* [Task description]
Pick out the lines below that include the string "dual".

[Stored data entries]
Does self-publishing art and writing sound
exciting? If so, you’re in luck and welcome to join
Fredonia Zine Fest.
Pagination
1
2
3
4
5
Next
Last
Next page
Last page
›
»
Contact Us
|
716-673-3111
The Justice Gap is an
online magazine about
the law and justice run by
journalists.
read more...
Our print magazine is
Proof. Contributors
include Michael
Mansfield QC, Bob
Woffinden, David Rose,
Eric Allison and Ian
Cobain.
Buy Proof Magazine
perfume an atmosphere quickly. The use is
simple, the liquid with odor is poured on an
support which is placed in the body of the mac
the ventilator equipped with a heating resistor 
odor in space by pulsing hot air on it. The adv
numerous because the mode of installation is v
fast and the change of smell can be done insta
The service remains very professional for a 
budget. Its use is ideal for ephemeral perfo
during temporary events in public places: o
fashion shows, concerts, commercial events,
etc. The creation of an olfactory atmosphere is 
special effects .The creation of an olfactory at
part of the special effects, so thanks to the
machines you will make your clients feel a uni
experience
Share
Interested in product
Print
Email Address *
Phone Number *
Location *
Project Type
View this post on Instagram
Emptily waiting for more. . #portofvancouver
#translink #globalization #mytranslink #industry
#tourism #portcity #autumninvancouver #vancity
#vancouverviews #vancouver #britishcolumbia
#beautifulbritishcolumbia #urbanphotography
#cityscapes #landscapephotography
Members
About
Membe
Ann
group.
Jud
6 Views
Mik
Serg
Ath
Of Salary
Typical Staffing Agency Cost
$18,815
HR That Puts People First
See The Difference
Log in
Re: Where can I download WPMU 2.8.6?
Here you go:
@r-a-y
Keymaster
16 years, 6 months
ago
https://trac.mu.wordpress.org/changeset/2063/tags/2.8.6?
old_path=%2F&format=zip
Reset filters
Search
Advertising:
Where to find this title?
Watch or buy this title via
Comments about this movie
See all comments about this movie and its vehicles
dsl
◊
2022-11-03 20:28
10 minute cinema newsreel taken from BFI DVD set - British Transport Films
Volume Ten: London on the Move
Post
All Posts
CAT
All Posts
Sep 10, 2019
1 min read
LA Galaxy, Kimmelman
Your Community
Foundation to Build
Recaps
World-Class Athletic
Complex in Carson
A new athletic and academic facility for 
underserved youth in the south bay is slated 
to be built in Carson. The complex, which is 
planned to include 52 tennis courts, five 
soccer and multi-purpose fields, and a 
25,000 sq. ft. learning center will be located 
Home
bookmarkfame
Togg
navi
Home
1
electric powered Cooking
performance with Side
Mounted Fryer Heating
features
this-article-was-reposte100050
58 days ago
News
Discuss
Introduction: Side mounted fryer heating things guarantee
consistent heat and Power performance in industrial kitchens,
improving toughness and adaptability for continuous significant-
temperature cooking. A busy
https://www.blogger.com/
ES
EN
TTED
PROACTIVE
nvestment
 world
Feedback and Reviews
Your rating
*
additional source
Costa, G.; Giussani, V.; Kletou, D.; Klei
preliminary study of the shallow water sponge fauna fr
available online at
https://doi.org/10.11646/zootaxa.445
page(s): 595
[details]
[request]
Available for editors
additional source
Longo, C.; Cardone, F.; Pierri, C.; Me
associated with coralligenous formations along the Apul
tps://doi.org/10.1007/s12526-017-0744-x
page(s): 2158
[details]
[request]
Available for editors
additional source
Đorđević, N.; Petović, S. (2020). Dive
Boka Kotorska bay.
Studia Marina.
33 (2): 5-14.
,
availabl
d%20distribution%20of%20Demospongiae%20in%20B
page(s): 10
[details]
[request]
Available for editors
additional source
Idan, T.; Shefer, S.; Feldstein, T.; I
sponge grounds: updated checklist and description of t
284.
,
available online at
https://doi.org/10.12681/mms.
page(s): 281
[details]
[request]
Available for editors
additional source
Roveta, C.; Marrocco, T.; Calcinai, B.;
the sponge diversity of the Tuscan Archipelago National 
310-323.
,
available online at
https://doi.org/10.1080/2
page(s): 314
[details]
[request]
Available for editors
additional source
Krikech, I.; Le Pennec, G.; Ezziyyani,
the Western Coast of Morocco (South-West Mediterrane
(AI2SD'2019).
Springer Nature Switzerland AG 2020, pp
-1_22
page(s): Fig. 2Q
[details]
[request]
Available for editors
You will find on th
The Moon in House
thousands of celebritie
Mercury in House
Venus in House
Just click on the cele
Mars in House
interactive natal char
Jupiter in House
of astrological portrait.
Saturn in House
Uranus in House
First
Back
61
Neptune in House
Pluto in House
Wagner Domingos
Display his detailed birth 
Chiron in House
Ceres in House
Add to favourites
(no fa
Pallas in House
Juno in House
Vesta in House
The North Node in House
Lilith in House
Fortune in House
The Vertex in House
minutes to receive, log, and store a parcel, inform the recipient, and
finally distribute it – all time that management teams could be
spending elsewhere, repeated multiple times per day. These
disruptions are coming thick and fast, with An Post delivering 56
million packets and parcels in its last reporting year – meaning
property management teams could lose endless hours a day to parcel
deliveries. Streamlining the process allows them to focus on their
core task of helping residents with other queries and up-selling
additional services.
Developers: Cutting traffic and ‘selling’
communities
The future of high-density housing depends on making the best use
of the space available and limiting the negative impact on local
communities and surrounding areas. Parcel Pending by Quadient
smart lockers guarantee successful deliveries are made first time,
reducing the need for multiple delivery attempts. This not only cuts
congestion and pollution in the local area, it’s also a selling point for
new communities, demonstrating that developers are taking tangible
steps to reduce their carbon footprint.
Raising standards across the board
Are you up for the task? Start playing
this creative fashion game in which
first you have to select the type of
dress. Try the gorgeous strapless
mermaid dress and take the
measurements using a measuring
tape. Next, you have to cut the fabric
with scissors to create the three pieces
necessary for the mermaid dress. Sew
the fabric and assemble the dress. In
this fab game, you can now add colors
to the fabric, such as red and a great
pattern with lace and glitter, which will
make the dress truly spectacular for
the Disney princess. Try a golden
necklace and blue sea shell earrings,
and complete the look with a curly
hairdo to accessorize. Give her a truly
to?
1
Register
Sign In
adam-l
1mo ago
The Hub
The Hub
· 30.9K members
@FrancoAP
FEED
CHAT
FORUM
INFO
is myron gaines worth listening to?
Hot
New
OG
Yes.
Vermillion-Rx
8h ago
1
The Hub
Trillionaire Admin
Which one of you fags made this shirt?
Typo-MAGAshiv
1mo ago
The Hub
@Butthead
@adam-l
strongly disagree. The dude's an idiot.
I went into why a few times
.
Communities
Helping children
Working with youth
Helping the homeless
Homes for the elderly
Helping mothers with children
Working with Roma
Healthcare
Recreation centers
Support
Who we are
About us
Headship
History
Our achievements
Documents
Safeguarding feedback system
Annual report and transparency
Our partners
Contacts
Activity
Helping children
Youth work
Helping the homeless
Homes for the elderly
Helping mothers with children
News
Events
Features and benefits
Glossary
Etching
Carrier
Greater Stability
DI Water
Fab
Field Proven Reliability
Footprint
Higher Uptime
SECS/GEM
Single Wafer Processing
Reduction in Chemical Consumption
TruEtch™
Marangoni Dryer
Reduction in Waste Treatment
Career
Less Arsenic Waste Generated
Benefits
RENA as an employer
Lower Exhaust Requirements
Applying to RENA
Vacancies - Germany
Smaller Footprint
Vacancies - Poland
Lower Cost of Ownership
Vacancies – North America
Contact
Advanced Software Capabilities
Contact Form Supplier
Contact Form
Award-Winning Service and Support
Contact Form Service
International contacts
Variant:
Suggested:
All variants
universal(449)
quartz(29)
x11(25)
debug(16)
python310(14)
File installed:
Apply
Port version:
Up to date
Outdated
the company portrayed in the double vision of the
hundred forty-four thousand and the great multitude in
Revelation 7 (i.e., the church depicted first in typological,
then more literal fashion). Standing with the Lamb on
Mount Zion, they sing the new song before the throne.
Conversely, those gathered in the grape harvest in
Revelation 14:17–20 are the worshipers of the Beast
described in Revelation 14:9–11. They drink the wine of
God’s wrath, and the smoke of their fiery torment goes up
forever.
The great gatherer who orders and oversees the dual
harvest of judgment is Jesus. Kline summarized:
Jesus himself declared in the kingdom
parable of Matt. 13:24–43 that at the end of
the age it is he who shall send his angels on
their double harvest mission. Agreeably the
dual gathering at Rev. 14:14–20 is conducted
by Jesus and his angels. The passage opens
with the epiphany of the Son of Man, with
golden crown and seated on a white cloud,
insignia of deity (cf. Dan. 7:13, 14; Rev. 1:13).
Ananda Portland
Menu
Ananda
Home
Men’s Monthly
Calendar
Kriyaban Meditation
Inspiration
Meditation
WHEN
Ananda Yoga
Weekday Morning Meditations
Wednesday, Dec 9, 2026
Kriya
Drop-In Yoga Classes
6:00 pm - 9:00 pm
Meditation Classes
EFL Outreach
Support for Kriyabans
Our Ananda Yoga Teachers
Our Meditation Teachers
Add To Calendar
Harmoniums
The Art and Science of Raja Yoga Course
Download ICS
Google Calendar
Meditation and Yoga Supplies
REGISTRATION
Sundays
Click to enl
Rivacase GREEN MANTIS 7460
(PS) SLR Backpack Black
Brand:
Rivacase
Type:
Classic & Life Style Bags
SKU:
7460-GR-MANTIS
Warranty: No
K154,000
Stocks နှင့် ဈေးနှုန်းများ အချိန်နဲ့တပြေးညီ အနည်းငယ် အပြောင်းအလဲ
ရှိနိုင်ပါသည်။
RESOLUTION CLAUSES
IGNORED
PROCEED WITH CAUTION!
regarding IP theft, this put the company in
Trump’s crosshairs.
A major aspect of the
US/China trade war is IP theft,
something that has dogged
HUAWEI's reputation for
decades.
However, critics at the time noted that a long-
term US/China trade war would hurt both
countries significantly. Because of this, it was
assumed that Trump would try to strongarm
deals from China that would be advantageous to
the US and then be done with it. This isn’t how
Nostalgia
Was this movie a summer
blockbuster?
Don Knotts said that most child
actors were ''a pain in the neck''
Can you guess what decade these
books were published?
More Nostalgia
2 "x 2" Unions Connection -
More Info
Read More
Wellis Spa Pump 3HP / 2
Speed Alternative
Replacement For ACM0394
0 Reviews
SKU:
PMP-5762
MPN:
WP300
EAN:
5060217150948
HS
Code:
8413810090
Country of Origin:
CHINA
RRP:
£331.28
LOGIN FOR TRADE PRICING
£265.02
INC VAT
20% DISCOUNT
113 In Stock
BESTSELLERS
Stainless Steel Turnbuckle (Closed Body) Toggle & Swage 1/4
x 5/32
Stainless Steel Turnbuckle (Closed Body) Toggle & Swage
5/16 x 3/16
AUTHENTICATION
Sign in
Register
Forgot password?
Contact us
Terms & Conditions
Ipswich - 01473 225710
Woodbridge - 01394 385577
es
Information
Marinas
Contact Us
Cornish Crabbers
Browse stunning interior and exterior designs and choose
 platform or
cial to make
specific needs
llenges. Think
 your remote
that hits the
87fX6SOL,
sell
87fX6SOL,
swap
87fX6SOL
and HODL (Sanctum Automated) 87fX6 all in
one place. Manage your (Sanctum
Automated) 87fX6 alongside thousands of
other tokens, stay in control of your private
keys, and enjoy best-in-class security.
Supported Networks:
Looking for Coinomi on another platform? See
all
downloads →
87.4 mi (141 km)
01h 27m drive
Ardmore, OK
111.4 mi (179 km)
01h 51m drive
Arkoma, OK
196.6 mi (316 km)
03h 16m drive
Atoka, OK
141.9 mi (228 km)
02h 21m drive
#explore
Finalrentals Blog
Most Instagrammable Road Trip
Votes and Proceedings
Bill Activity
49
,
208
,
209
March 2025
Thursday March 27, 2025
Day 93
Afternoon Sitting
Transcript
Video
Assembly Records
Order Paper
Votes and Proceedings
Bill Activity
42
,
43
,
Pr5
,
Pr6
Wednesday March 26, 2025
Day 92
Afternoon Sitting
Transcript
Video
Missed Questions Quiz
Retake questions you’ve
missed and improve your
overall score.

* [Response to this task]
The great gatherer who orders and oversees the dual
dual gathering at Rev. 14:14–20 is conducted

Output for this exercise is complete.